TÜRK-İŞ Yönetim Kurulu, 22 Mart Dünya Su Günü dolayısıyla bir yazılı açıklamada bulundu.
Açıklamada şu ifadelere yer verildi:
“İnsanlığın varlığını sürdürebilmesi için en önemli yaşam kaynağı tatlı sudur. Günümüzde küresel iklim değişikliği, insanların doğrudan sulara yanlış müdahaleleri ve kirletmeleri nedeniyle büyük su krizleri yaşanmaktadır. Bu krizlerin başlıcaları Afrika, Güneydoğu Asya, Latin Amerika ve Sahra çölünün güney kısmındadır. Bu bölgelerde suya erişimin zorluklarının yanında temiz içme suyuna erişim ise daha da büyük bir sorundur.

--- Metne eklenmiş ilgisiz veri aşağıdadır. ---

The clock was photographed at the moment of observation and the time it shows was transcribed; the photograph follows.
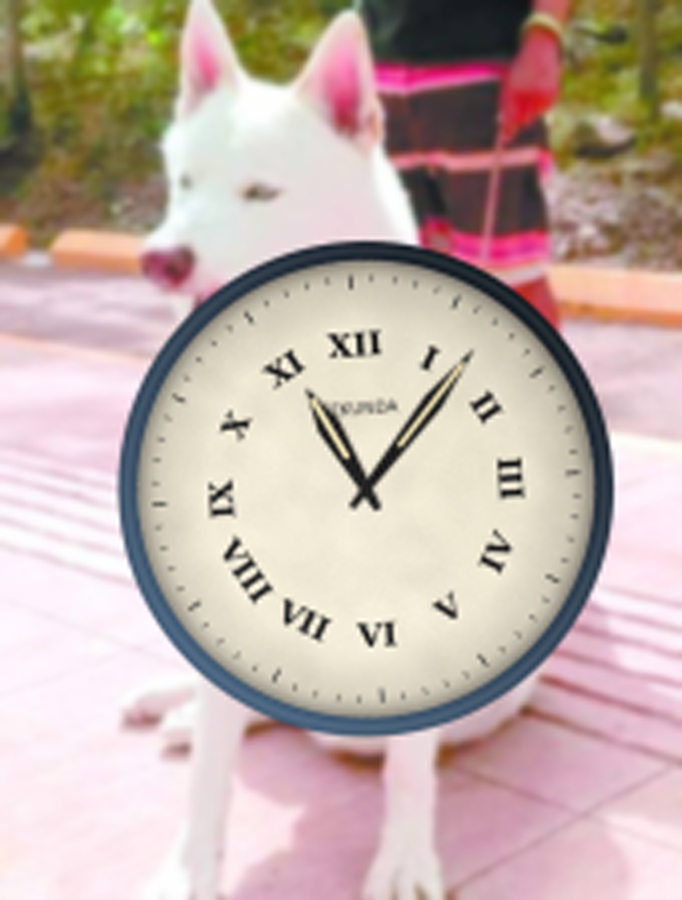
11:07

Su doğrudan eğitim, sağlık, yoksulluk gibi hayata dair her konuyu etkilemektedir. Temiz su daha az salgın hastalık, hastalıklar için ilaçlara ve tedavilere daha az para harcamak yani eğitim için daha çok kaynak ayrılabilmesi demektir.

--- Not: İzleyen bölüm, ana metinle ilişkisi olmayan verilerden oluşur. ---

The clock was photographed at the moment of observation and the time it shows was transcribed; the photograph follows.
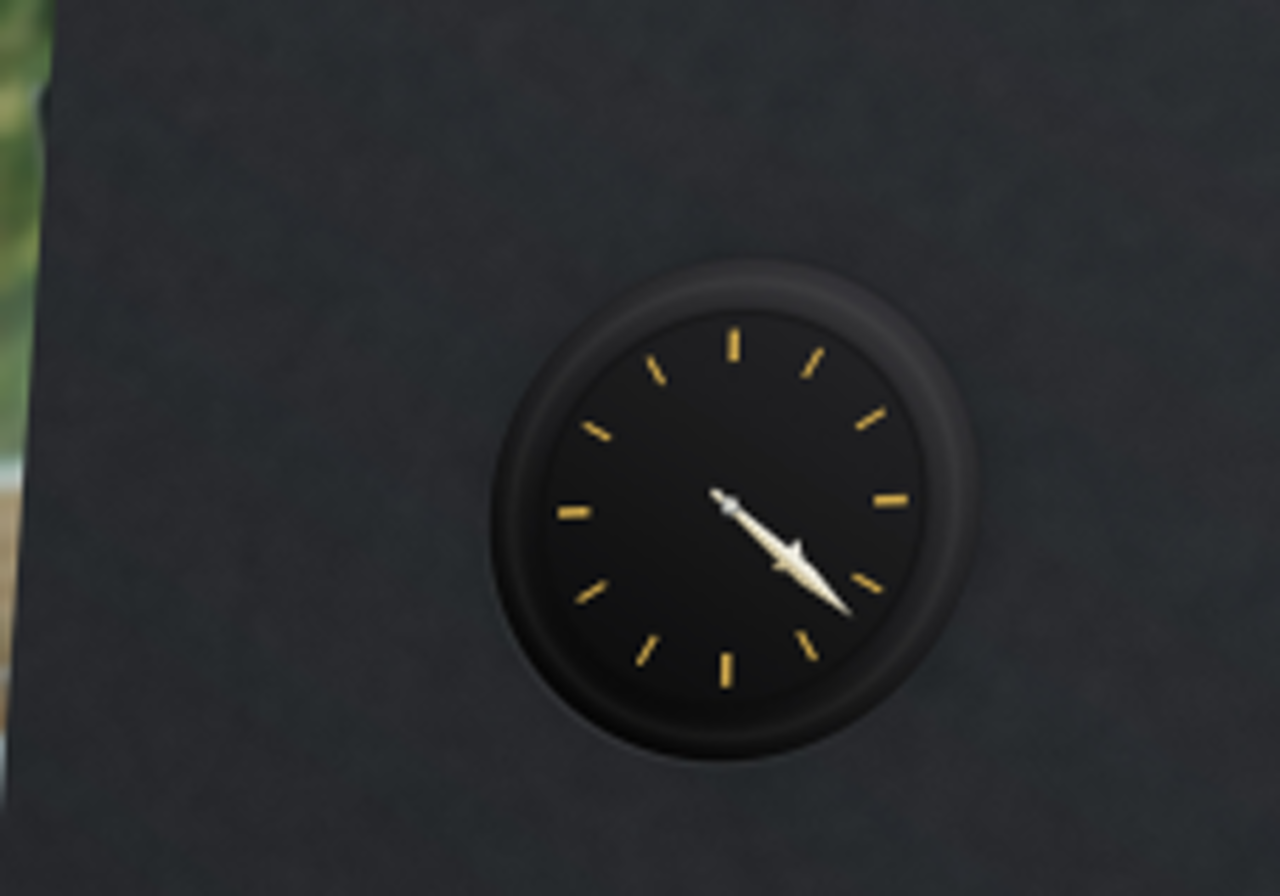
4:22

İklim değişikliği nedeniyle sıcak ve kurak yılların yaşanacağı öngörülmektedir. Su kaynaklarımız beklenenden önce tükenebilir. Önümüzdeki yıllarda nüfusun da artmaya başlamasıyla suyun yetersiz kalması öngörülmektedir. Araştırmalara göre; 2050’de dünya nüfusunun 9,3 milyar olması ve 60 ülkede 7 milyar insanın su kıtlığı çekmesi beklenmektedir.
Sanayi artışı, teknolojik gelişme ve kentleşme ile artan nüfus dünyada son 60 yılda su tüketimin %400 artmasına sebep olmuştur. 1,3 milyar insanın içme, 1,7 milyar insanın kullanma suyu sorunu bulunmaktadır.
Dünyanın %70’i sularla kaplı olmasına karşın %3’ü tatlı sudur. Ancak bunun da %2’isini buzullar oluşturmaktadır. 145 ülke sınırı aşan su sistemlerinin kullanmakta, 263 nehir havzası en az iki ülke tarafından paylaşılmaktadır.
Bilinçsizce tüketimle Türkiye su fakiri ülke adayı haline gelmiştir. Türkiye, suyun %75’ini tarımda kullanmaktadır. Sulara karışan endüstriyel ve kimyasal atıklar büyük tehdit oluşturmaktadır. Suyumuzun bugünden korunması geleceğimiz için en hayati adımlardan birisidir. Ayrıca küresel çapta yaşadığımız koronavirüs salgını gibi gelecekte de temasla bulaşan hastalıkların kontrolü su sorunları yaşayan toplumlarda giderek güçleşecektir. Hiçbir ekonomik meta suyun yerini alamaz.
Birleşmiş Milletler Sürdürülebilir Kalkınma Hedefleri çerçevesinde tüm ülkeler, 2030 yılına kadar küresel çapta arıtmaya tabi tutulmayan atık su oranının yarıya indirilerek güvenli biçimde geri kullanımını tamamlamalı, yeraltı barajları inşaları sürmeli, tarımda damla sulama yöntemleri yaygınlaştırılmalı, sanayide geri dönüşümlü su kullanılması gerekmektedir ve suyun kirlenmesini önleyici politikalar hayata geçirilmelidir.”